At the time when Gance made La Roue, he was quite aware of his reputation as the most popular and innovative of French directors. French filmmakers were consciously striving to avoid popular genre movies and create Art with a capital A. Some put shots of themselves at the beginnings of their films, the equivalent of a painter signing his or her work. Here, after the title crediting him at the beginning, we see a brief medium shot of Gance, dissolving quickly to a close-up of his face, staring solemnly into the lens, his eyes highlighted by the reflections of studio spots. The implication seems to be that he is inspired, serious, and artistic.

Clearly a melodrama of regular feature length wasn’t art, so Gance had stretched out his simple, old-fashioned story to epic length and strives to give it dignity and importance. In part, he does this with motifs. Norma is compared to a rose, and flowers abound. Sisif’s sufferings ultimately are compared to those of Christ—rather an odd notion, since a single selfish act he performs early on essentially ruins four people’s lives, including his own, and he never really makes any amends for it.

The opening is undeniably powerful, especially the intercutting as Sisif struggles to move the axle blocking the switch that would signal the oncoming train of disaster. The final shot, from inside the signal house, lines up a row of signal handles into depth, with the frantic action of the rescuers in the distance visible through the window, is Gance at his best.

But then one goes straight into the sentimental, over-emphatic Gance. The explicit comparison of the toddler to a rose, the lingering shots of the two cute children asleep, accompanied by an equally cute puppy and kitten. (Shades of D.W. Griffith’s introduction of the southern family in The Birth of a Nation.) Then there’s the downright melodramatic last shot of an arm stretching up desperately from the wreckage—an especially trite touch, given that Gance had already used the hand groping from beneath twisted metal in the initial scene of the crash’s aftermath.

The contrast of the innovative and the conventional continues. The single most famous scene is undoubtedly the ride into the city, when Sisif determines to kill himself and everyone on the train rather than deliver Norma to her wealthy fiancé.

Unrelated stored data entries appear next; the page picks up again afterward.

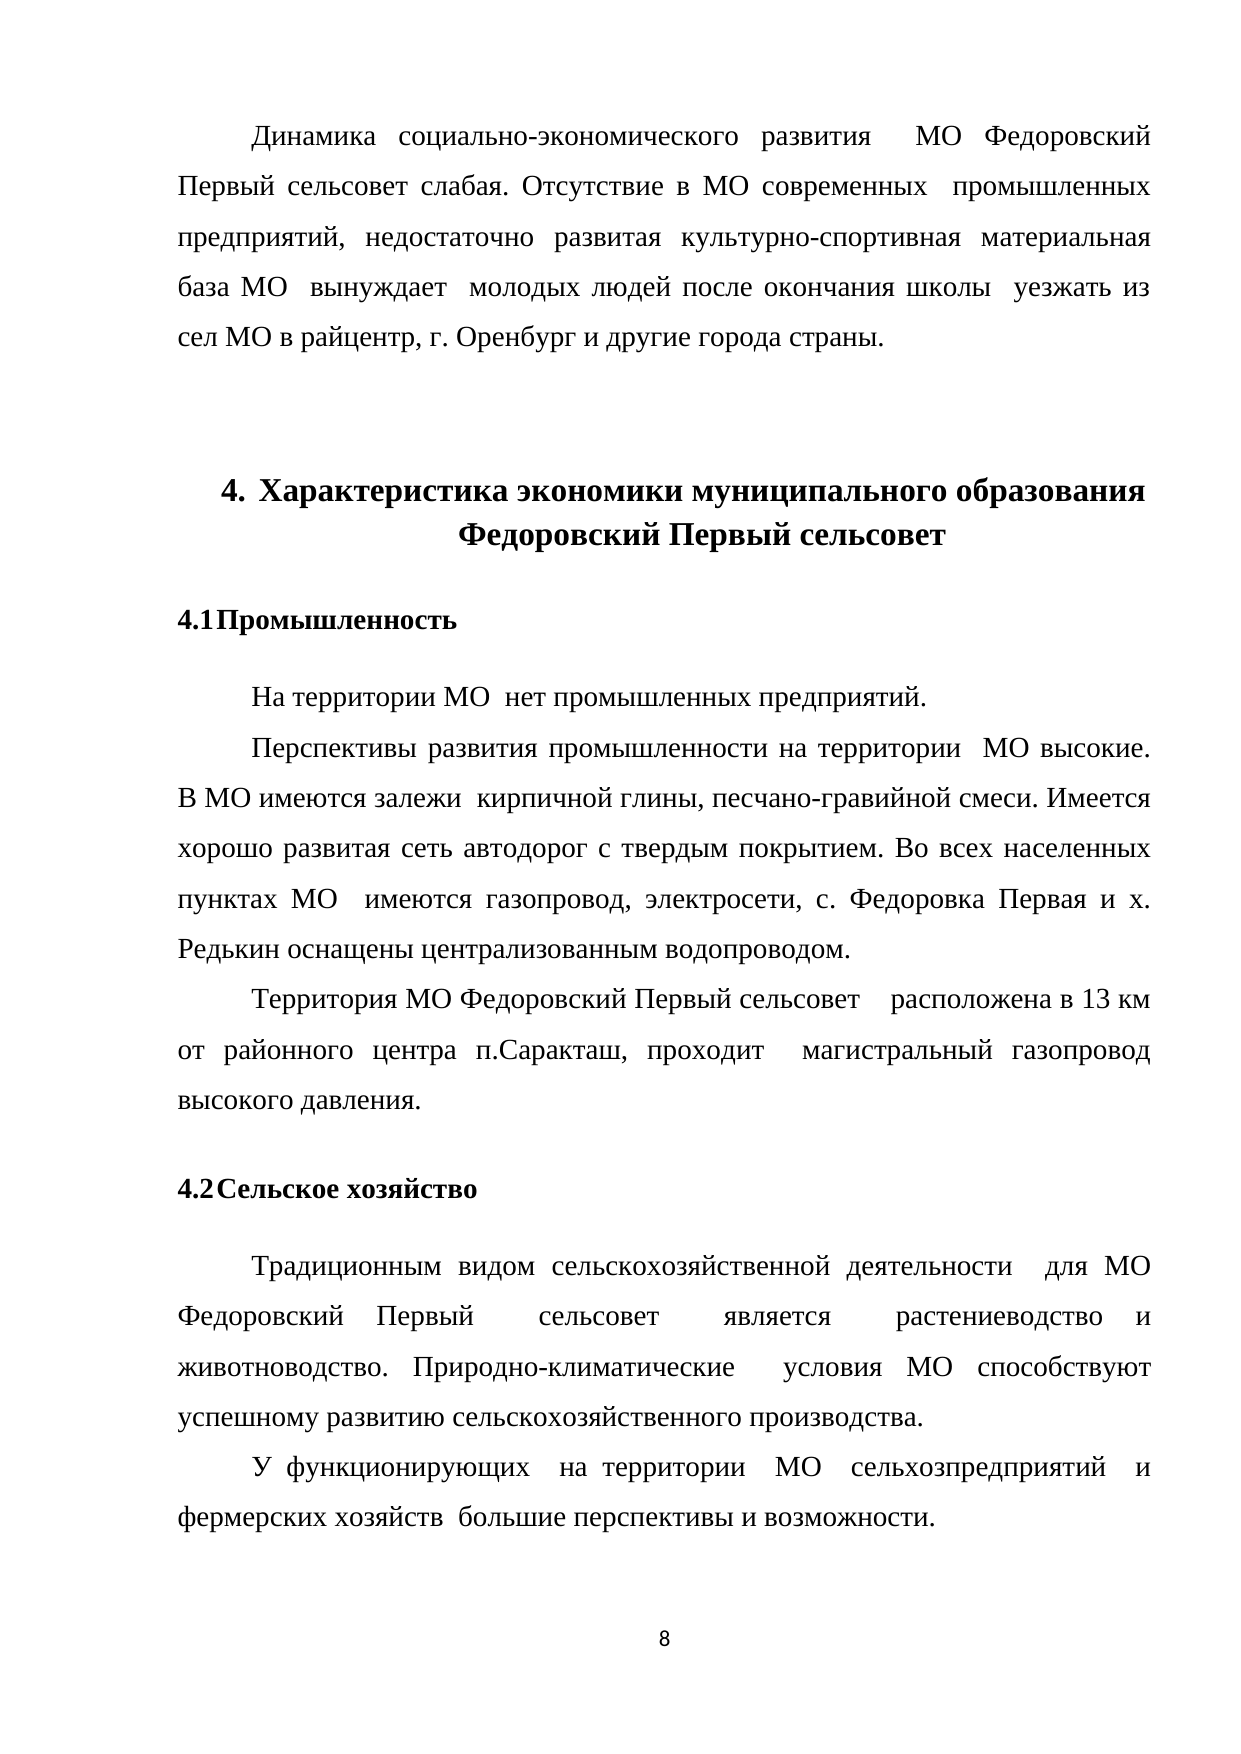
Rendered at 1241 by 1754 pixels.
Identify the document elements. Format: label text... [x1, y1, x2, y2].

list Динамика социально-экономического развития МО Федоровский Первый сельсовет слабая. Отсутствие в МО современных промышленных предприятий, недостаточно развитая культурно-спортивная материальная база МО вынуждает молодых людей после окончания школы уезжать из сел МО в райцентр, г. Оренбург и другие города страны. [177, 118, 1152, 353]
list Традиционным видом сельскохозяйственной деятельности для МО Федоровский Первый сельсовет является растениеводство и животноводство. Природно-климатические условия МО способствуют успешному развитию сельскохозяйственного производства. [177, 1248, 1152, 1432]
list У функционирующих на территории МО сельхозпредприятий и фермерских хозяйств большие перспективы и возможности. [177, 1449, 1152, 1533]
list Характеристика экономики муниципального образования Федоровский Первый сельсовет [215, 470, 1152, 553]
list Промышленность [177, 602, 1152, 636]
list Территория МО Федоровский Первый сельсовет расположена в 13 км от районного центра п.Саракташ, проходит магистральный газопровод высокого давления. [177, 981, 1152, 1116]
list Сельское хозяйство [177, 1171, 1152, 1204]
list Перспективы развития промышленности на территории МО высокие. В МО имеются залежи кирпичной глины, песчано-гравийной смеси. Имеется хорошо развитая сеть автодорог с твердым покрытием. Во всех населенных пунктах МО имеются газопровод, электросети, с. Федоровка Первая и х. Редькин оснащены централизованным водопроводом. [177, 730, 1152, 965]
list На территории МО нет промышленных предприятий. [177, 679, 1152, 713]
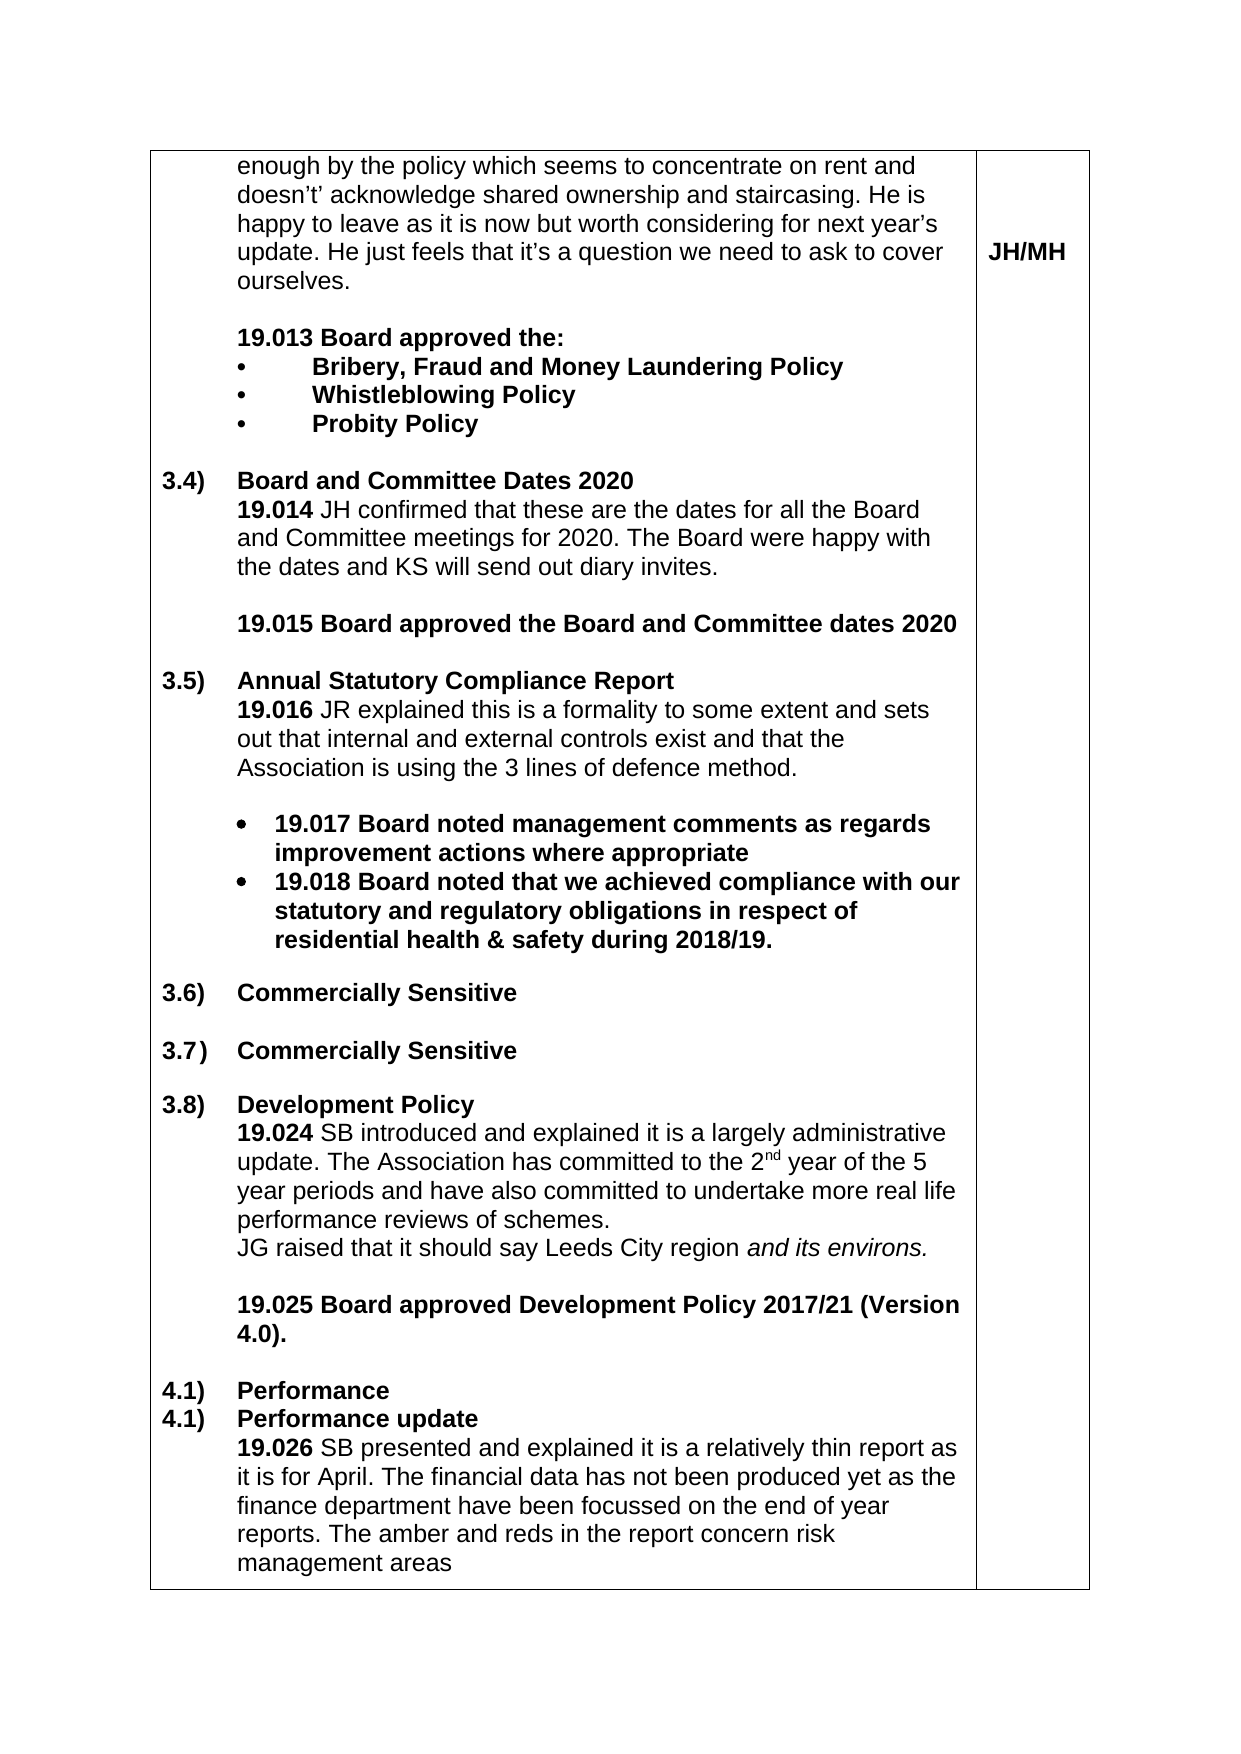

It’s an extraordinarily impressive scene that must have been a revelation to its first audiences in 1922. Again we see Gance at his best, creating a contrast to this hectic scene by ending with a dark, hazy arrival in the Parisian train station after the crash is averted. The moment is both beautiful and grim—something that also can be said of the high-angle extreme long shots that several times act as transition moments between scenes. In them, Gance shows a single train passing through a maze of sinuous tracks in a gray light.

Clearly the trains and the setting of the train-yard inspired Gance in his use of avant-garde techniques. Once Sisif and Elie move to the mountains in the second half, the plot becomes more relentlessly maudlin—sometimes to the point of being downright silly. When Norma arrives at Sisif’s cabin in a blizzard, she throws open the door. Instead of rushing inside and slamming it, she stands almost motionless, covered with melting snow, simply so that Gance can give us lengthy shots of her suffering. And unfortunately, of the four characters who have to carry most of the plot, the director kills off the two that I find the most interesting, leaving us with over an hour in the company of the remaining two. By the end, I personally am left with a sense of a mixture of brilliance and self-indulgence.